И вот, спустя еще шесть лет, она снова в Москве, у него, директора института, в кабинете. От серых с четко очерченной радужной оболочкой глаз к вискам убегали заметные морщинки. Закинув нога на ногу, она вытащила сигарету, известный реаниматор и хирург Елена Петровна Ореханова. Он прервал прием, направил поток посетителей к Юрию Павловичу.
— Все такой же, — сказала она.
— Плохо, — отшутился Косырев. — Значит, топчусь на месте.
— О, нет, только внешне! Мы — я, во всяком случае,—конечно, иные люди.
Глубоко затянулась, умело, привычно. Ему не понравилось, показалось — залихватски. Смуглая кожа отсвечивала желтизной. Не надо бы, женский организм послабее. Одета старомодно, и юбку натянула на красивых своих ногах, чтобы прикрывала колени. Неужели до сих пор не замужем?

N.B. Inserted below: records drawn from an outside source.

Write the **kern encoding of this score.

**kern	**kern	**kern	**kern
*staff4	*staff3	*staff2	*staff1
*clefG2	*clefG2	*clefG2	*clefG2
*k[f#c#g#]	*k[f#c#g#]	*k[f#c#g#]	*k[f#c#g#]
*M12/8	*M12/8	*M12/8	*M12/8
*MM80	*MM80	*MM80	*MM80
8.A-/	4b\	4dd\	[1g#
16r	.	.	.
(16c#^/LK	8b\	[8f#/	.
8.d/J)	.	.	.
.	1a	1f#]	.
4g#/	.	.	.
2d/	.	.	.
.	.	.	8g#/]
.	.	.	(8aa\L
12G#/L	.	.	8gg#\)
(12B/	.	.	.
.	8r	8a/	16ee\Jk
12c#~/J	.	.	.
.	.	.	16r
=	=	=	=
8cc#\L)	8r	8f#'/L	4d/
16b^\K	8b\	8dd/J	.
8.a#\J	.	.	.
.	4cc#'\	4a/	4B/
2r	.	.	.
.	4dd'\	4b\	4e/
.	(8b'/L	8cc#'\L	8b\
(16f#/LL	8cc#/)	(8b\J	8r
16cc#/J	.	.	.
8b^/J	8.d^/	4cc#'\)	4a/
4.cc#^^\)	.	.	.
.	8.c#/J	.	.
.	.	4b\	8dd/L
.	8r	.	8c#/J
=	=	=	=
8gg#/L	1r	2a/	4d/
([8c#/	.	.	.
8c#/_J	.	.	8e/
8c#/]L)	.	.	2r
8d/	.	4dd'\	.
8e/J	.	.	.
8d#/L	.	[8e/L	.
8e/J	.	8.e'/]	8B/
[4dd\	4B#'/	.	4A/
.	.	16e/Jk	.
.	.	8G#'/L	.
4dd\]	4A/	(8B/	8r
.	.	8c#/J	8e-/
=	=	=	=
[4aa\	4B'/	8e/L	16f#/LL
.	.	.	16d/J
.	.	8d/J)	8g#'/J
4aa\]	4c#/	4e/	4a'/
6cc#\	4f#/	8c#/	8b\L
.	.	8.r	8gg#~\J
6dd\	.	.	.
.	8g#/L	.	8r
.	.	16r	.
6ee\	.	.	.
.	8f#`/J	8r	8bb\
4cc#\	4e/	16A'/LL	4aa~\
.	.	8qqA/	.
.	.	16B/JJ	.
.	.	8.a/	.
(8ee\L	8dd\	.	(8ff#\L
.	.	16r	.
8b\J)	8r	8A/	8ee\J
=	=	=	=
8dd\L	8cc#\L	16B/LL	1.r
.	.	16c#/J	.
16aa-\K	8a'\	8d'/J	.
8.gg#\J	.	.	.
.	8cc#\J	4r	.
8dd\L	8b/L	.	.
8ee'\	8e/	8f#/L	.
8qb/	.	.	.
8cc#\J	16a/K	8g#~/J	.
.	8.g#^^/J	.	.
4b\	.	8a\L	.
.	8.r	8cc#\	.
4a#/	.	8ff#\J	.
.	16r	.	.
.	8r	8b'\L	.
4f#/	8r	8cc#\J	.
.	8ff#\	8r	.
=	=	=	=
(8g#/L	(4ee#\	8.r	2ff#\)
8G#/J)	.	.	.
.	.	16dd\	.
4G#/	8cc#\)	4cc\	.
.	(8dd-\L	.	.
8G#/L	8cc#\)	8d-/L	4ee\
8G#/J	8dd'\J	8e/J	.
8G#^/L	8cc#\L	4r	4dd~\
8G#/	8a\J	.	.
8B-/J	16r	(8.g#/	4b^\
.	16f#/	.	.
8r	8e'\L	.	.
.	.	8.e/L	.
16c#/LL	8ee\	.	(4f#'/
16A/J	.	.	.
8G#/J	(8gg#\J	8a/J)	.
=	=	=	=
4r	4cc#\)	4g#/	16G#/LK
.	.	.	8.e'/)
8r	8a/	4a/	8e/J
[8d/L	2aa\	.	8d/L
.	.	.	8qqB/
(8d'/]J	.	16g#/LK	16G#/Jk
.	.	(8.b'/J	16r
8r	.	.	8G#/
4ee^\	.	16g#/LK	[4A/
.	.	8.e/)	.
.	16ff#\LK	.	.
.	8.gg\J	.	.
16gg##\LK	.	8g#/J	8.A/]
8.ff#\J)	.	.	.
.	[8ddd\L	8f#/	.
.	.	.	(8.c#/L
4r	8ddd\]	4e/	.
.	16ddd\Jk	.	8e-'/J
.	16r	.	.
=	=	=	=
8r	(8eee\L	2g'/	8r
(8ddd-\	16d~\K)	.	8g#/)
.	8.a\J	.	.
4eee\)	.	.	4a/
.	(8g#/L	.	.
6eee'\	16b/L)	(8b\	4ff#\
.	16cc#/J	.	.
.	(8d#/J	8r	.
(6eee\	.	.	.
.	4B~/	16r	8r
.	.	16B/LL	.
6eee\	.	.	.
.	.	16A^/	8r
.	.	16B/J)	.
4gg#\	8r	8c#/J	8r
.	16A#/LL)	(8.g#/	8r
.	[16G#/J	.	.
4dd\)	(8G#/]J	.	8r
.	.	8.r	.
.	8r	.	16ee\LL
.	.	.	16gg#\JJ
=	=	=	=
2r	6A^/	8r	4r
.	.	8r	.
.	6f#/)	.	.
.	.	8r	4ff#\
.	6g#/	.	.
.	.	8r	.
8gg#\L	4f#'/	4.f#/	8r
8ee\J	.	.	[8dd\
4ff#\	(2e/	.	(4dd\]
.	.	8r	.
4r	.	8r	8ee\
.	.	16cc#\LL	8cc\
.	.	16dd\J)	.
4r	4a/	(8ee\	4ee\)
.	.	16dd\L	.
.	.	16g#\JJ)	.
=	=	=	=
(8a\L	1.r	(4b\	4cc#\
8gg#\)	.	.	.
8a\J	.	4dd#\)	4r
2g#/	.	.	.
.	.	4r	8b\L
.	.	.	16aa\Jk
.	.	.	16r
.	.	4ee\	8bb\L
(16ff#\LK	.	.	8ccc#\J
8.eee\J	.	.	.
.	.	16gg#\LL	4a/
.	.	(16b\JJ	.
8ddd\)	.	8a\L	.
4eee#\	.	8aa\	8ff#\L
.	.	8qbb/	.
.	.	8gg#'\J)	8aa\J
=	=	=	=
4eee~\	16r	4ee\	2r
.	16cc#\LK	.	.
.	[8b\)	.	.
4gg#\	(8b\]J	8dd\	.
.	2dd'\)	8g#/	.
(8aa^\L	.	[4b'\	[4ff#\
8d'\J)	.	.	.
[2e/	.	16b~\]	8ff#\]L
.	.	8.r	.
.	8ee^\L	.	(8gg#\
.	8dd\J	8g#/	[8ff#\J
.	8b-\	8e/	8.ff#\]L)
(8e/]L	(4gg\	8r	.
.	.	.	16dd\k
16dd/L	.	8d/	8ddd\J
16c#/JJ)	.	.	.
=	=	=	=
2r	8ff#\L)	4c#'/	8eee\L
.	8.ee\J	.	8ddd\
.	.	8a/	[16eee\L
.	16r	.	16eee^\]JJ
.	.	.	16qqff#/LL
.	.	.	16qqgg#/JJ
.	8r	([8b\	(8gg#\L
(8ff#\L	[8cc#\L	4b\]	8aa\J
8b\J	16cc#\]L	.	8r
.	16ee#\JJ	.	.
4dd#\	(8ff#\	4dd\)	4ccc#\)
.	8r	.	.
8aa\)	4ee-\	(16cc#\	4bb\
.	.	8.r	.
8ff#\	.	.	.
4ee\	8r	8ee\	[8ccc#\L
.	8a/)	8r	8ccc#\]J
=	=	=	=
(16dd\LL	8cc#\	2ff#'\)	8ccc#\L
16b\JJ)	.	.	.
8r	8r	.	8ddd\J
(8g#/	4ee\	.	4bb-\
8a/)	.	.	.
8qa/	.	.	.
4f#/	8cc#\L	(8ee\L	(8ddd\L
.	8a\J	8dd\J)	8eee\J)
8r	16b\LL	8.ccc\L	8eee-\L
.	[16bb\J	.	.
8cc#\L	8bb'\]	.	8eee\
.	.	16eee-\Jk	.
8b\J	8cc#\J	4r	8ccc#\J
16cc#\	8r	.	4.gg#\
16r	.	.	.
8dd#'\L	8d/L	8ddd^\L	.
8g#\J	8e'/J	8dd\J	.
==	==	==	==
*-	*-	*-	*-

— Я ведь не просто так, я корыстно. Следим за успехами. Вы счастливцы, а в Ленинграде в нашей узкой области со средствами просто швах. И вот, приехала наниматься. Примешь?
— А что, — загорелся он, — и правда. Да ты шутишь! Последняя твоя статья... Выбирай любое место, проглотят сразу. Нет, правду скажи — серьезно?
— Вполне. Да! Да!
— Тогда ловлю на слове, и по рукам. Самая большая трудность — с пропиской. Но у нас появился влиятельный человек, преодолеем. Менять-то есть что? В смысле площади?
— Небольшая комнатушка.
— Лишь бы придраться. Потом дадим и получше. Очень-очень рад.
Вошел Нетупский, раскланялся и пообещал сделать все за наикратчайшее время. Сквозь золотые очки он пристально рассмотрел белокурую Диану: подумать, совсем еще молодая и уже известность, дело близится к докторской. Роман Косырев с замом едва начинался и пока все шло как нельзя лучше.